With 70kW of power (at 6000rpm) and 130Nm of torque (at 4000rpm), the Swift GL Navigator is down 4kW/3Nm on the older-generation model. It claims combined cycle fuel consumption of 5.5L/100km with a five-speed manual or 6.3L/100km with the $2000-optional four-speed automatic tested here.
The previous Swift had one of the best four-cylinder engines available, being both tractable down low and rev-happy up top, and with a great growl to boot. This new one is quieter but feels noticeably more hollow down low, slower to rev and breathless up top.
The auto, combined with modest outputs, provides merely adequate acceleration and driveability. The Swift feels sluggish in the first movements of the throttle, and large gaps between gears means it often drops into torque holes that are covered by six-plus-speed rivals, such as the Fiesta, and the more expensive Volkswagen Polo Trendline and Renault Clio Expression. Even urban-based Swift buyers will feel a big improvement stepping up to those models.
Where the Suzuki Swift GL Navigator scores is inside. Hard plastics are expected at this price point, but the Suzuki’s are nicely textured. There are also neat touches such as chrome doorhandles and a silver-outlined speedometer and tachometer that help it feel a cut above.
The navigation system isn’t the easiest to operate, and the Bluetooth connectivity proved fiddly, but both perform decently when asked to route to an address, find a contact or play a song. Still, we’d save $1500 and just buy the standard GL, which still scores Bluetooth connectivity but without the touchscreen and nav.
Quality cloth trim cloaks front and rear seats that are among the most broad, comfortable and supportive in the class. Especially worthy of note is the rear bench. In addition to good legroom and plenty of toe room under the front seats there are nifty touches unexpected at this price point, such as a curry hook, rear door pockets, and rear map lights.
Road noise is as similarly subdued as engine noise, making the Swift one of the quietest cars in its class, its only weakness being coarse-chip roads that throw up plenty of roar from the wheelarches.
It’s especially noticeable if the 60:40 split rear backrest is folded to utilise all 533 litres of available boot space, up from the class-average 210L capacity available in the rear compartment when the rear seats are utilised.
The suspension convincingly balances occupant comfort and driver enjoyment. The Suzuki can feel a little soft at times, such as when striking a speed hump around town, and it rolls more in corners than the sharper Mazda 2 or Fiesta, for example. But there’s fun to be had once accustomed to the roll, because (as with the previous-generation Swift) the chassis is well balanced. The steering, although a little on the slow and vacant side, is well judged for weight and smoothness.

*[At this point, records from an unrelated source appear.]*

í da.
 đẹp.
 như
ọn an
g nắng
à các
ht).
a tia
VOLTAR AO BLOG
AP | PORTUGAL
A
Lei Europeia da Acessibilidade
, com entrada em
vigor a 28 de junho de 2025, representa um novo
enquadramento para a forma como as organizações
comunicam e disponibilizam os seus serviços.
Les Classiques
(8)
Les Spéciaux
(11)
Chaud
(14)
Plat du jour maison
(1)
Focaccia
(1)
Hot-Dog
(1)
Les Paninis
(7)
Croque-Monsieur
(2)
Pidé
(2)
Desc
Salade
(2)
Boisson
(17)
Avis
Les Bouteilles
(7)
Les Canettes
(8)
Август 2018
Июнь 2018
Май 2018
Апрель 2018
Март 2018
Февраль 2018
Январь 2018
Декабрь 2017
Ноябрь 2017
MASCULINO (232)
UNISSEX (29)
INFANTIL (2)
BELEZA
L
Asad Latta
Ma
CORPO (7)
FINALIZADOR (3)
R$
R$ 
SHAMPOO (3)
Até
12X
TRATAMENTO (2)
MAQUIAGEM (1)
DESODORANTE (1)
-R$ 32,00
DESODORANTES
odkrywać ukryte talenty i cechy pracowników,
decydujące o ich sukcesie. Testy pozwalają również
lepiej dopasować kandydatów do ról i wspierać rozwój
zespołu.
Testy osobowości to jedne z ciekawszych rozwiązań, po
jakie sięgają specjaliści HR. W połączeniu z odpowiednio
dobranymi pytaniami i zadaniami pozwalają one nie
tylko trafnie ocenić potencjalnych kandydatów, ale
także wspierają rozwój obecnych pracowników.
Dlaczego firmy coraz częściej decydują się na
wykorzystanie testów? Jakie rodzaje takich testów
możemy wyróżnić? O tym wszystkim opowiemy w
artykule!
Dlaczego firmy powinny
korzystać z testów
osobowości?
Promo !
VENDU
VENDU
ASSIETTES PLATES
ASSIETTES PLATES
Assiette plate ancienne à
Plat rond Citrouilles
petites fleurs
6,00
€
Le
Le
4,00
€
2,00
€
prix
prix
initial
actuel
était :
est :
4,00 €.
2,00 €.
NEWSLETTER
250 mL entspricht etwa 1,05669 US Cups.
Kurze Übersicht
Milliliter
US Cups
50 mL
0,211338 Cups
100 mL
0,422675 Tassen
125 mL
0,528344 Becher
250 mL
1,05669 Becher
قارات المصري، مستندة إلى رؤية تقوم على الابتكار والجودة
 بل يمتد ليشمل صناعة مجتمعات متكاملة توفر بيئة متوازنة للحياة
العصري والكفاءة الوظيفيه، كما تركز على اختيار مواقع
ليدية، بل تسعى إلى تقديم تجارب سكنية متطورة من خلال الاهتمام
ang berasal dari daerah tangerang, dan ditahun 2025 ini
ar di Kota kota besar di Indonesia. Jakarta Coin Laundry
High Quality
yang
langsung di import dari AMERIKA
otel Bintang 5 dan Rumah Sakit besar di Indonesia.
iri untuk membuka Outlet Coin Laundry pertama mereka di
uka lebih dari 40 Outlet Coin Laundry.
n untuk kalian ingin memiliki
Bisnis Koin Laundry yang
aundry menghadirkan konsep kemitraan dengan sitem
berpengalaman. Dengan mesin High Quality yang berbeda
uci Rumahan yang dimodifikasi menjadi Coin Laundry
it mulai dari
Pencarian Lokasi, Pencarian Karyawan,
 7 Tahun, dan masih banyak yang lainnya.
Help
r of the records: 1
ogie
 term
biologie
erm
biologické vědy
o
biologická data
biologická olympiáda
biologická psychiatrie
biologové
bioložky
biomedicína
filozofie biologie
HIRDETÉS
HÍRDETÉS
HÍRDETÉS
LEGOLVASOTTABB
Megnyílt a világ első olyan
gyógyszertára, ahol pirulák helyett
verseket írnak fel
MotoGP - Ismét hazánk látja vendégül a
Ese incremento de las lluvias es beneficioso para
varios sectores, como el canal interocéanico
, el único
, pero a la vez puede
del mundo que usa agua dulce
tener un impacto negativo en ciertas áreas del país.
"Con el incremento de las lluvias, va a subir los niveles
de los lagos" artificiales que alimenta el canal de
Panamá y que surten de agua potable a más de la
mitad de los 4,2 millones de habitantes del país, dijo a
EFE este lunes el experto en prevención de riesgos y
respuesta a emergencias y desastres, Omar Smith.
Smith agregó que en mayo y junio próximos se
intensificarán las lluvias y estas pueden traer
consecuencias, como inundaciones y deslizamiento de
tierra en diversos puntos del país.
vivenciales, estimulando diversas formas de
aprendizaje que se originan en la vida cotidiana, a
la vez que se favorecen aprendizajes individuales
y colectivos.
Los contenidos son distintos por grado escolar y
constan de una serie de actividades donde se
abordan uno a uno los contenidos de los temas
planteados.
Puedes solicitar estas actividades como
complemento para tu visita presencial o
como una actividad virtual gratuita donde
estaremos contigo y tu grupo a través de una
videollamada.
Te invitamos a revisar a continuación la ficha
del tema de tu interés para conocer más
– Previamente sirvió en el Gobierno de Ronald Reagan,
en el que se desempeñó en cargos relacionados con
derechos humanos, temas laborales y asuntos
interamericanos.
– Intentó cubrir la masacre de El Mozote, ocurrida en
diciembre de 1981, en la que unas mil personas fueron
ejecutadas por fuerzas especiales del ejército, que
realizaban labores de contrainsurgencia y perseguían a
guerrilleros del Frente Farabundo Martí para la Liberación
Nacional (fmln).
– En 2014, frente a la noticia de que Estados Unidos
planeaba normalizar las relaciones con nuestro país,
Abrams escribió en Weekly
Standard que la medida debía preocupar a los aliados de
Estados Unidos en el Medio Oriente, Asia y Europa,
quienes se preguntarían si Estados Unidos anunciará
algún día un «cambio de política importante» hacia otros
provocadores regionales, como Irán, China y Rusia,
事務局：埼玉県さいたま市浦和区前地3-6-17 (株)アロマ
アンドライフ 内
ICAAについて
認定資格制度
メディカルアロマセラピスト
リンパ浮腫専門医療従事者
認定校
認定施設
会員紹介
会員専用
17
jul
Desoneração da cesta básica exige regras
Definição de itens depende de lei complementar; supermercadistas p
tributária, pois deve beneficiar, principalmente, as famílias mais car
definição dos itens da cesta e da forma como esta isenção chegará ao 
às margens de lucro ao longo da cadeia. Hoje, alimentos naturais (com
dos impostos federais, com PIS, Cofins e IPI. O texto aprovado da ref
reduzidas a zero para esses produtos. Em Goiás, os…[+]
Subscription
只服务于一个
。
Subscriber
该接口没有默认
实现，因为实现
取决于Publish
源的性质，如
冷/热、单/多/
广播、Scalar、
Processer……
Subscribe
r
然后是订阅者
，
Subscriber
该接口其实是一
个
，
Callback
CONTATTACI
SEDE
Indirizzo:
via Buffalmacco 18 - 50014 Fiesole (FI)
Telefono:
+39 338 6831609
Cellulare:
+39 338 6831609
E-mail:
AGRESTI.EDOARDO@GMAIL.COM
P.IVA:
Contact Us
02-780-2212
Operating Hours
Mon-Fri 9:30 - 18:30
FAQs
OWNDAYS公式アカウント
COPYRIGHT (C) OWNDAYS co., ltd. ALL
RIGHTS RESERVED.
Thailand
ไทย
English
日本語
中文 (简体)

All models also come standard with electronic stability control, so if you happen to come off the throttle in the middle of a corner you’ve entered too quickly, it will step in to rein in a rear end that loves to get taily – great for keen drivers, less so in a city car context. If things do go wrong, the Swift provides seven-airbag protection, including dual front, side, curtain and driver’s knee ‘bags, contributing to a five-star ANCAP safety rating.
Although one of the cheapest cars in the city car class, the Suzuki doesn’t offer the cheapest servicing. It requires check-ups every six months or 10,000km, and to three years or 60,000km costs $1284. A Mazda 2 costs a bit more ($1833) but the Toyota Yaris and Ford Fiesta ask less - $780, and $1140 (over 60,000km) or $765 (if three years comes up first) respectively.
If you can’t stretch to a Polo or Clio, the Suzuki Swift GL and GL Navigator specification are quality options in the cheaper end of the small car class, particularly if you value interior ambience and equipment for the money. We’d strongly recommending choosing the manual, however, because the small engine/four-speed auto combination fail to show this car in its best light.